The time to perform the rebuild depends heavily on the speed of the drive, and how busy the RAID rank is doing other work. Under heavy load, the rebuild might only run at 25 MB/sec, and under no workload perhaps 90 MB/sec. If we take a 60 MB/sec moderate rebuild rate, then it would take 10,000 seconds or nearly 3 hours. The chance that any of the seven drives fail during these three hours, at AFR=10 rolling the DER die (7 x 3) 21 times, results in a 0.025 percent chance of failure.
It is nearly 15 times more likely to get a URE failure than a second drive failure. A rebuild failure would happen with either of these, with a probability of 0.397 percent.
The situation gets worse with higher capacity Nearline drives. Let's do a RAID-5 rank with 6TB Nearline drives at 7200 rpm, in a 7+P configuration. The likelihood of URE reading 42 TB of data, is rolling the die 336 trillion times, or approximately 3.66 percent chance of URE failure. Yikes!
The time to rebuild is also going to take longer. A moderate rebuild rate might only be 30 MB/sec, so that rebuilding a 6TB drive would take 55 hours. The chance that one of the other seven drives fail, assuming again AFR=10, during these 55 hours results in a 0.462 percent.
This time, a URE failure is nearly eight times more likely than a double drive failure. The chance of a rebuild failure is 4.12 percent. Good thing you backed up to tape or object storage!
The math can be done easily using modern spreadsheet software. The URE failure rate is based on the quantity of data read from the remaining drives, so a 4+P with 600GB drives is the same as 8+P with 300GB drives. Both read 2.4 TB of data to recalculate from parity.
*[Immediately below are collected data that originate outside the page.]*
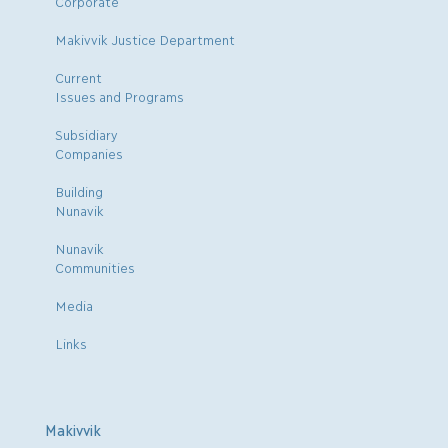
Corporate
Makivvik Justice Department
Current
Issues and Programs
Subsidiary
Companies
Building
Nunavik
Nunavik
Communities
Media
Links
Makivvik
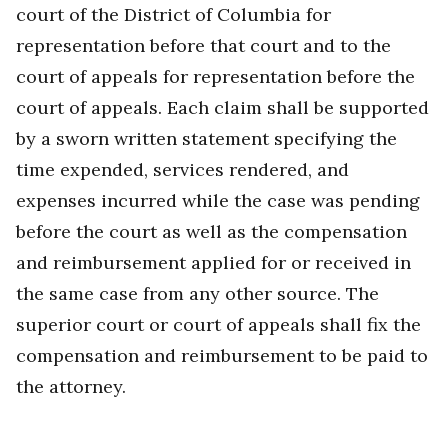
court of the District of Columbia for
representation before that court and to the
court of appeals for representation before the
court of appeals. Each claim shall be supported
by a sworn written statement specifying the
time expended, services rendered, and
expenses incurred while the case was pending
before the court as well as the compensation
and reimbursement applied for or received in
the same case from any other source. The
superior court or court of appeals shall fix the
compensation and reimbursement to be paid to
the attorney.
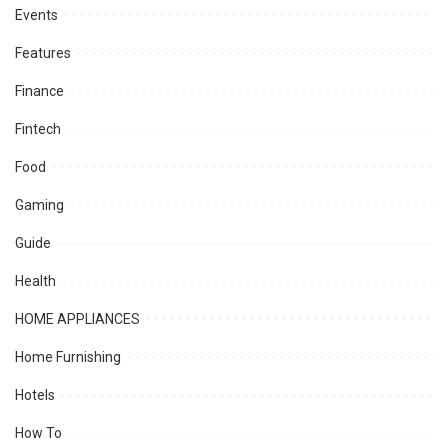
Events
Features
Finance
Fintech
Food
Gaming
Guide
Health
HOME APPLIANCES
Home Furnishing
Hotels
How To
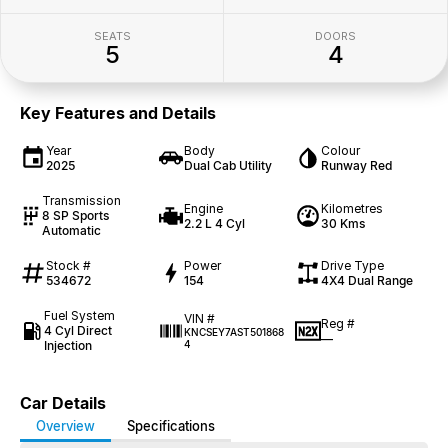
SEATS
DOORS
5
4
Key Features and Details
Year
Body
Colour
2025
Dual Cab Utility
Runway Red
Transmission
Engine
Kilometres
8 SP Sports
2.2 L 4 Cyl
30 Kms
Automatic
Stock #
Power
Drive Type
534672
154
4X4 Dual Range
Fuel System
VIN #
Reg #
4 Cyl Direct
KNCSEY7AST501868
—
Injection
4
Car Details
Overview
Specifications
The Double Drive failure rate is based on the number of drives being read times the number of hours during the rebuild. Slower, higher capacity drives take longer to rebuild. However, in both the 15K and 7200rpm examples, the chance of a URE failure was 8 to 15 times more likely than double drive failure.
Many of the problems associated with RAID-5 above can be mitigated with RAID-6.
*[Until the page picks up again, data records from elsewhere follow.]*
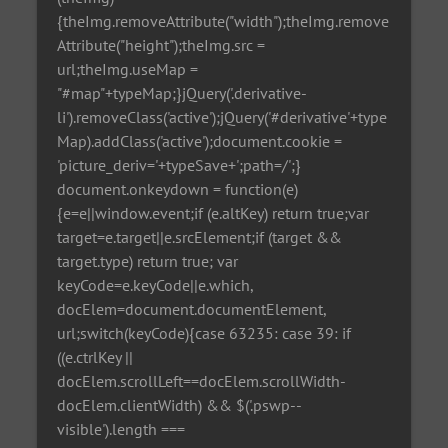
{theImg.removeAttribute("width");theImg.remove
Attribute("height");theImg.src =
url;theImg.useMap =
"#map"+typeMap;}jQuery('.derivative-
li').removeClass('active');jQuery('#derivative'+type
Map).addClass('active');document.cookie =
'picture_deriv='+typeSave+';path=/';}
document.onkeydown = function(e)
{e=e||window.event;if (e.altKey) return true;var
target=e.target||e.srcElement;if (target &&
target.type) return true; var
keyCode=e.keyCode||e.which,
docElem=document.documentElement,
url;switch(keyCode){case 63235: case 39: if
((e.ctrlKey ||
docElem.scrollLeft==docElem.scrollWidth-
docElem.clientWidth) && $('.pswp--
visible').length ===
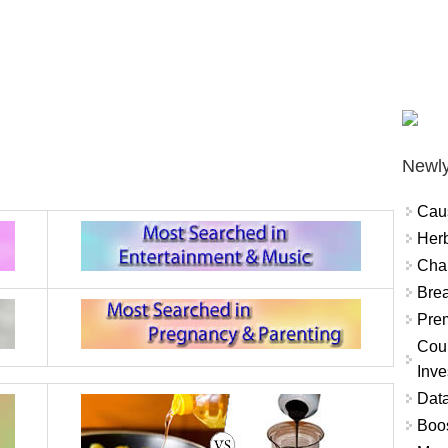
Newly
Cau
Herb
Char
Brea
Prem
Coun
Inve
Data
Boo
After a single drive fails, any URE during rebuild can be corrected from parity. However, if a second drive fails during the rebuild process, then a URE on the remaining drives would be a problem.
Let's start with the 600GB 15k drives in a 6+P+Q RAID-6 configuration. The chance of a second drive failing is 0.0252 percent, as we calculated above. The likelihood of a URE is then based on the remaining six drives, 3600 GB of data. Doing the math, that is 0.0319 percent chance. So, the change of a URE during RAID-6 failure is the probability of both occurring, roughly 0.0000806 percent. Far more reliable than RAID-5!
Likewise, we can calculate the probability of a triple drive failure. After the second drive fails, the likelihood of a third drive at AFR=10, results in 0.00000546 percent.
Combining these, the chance of failure of rebuild is 0.000861 percent.
Switching to 6 TB Nearline drives, in a 6+P+Q RAID-6 configuration, we can do the math in the same manner. The likelihood of URE and two drives failing is 0.0145 percent, and for triple drive failure is 0.00183 percent. Chance of rebuild failure is 0.0163 percent.
Summary of Results
Putting all the results in a table, we have the following:
RAID-5 rebuild failure (percent)
RAID-6 rebuild failure (percent)
600GB 15K rpm
6 TB 7200rpm
Hopefully, I have shown you how to calculate these yourself, so that you can plug in your own drive sizes, rebuild rates, and other parameters to convince yourself of this.
In all cases, RAID-6 drastically reduced the probability of rebuild failure. With modern cache-based systems, the write-penalty associated with additional parity generally does not impact application performance. As clients transition from faster 15K drives to slower, higher capacity 10K and 7200 rpm drives, I highly recommend using RAID-6 instead of RAID-5 in all cases.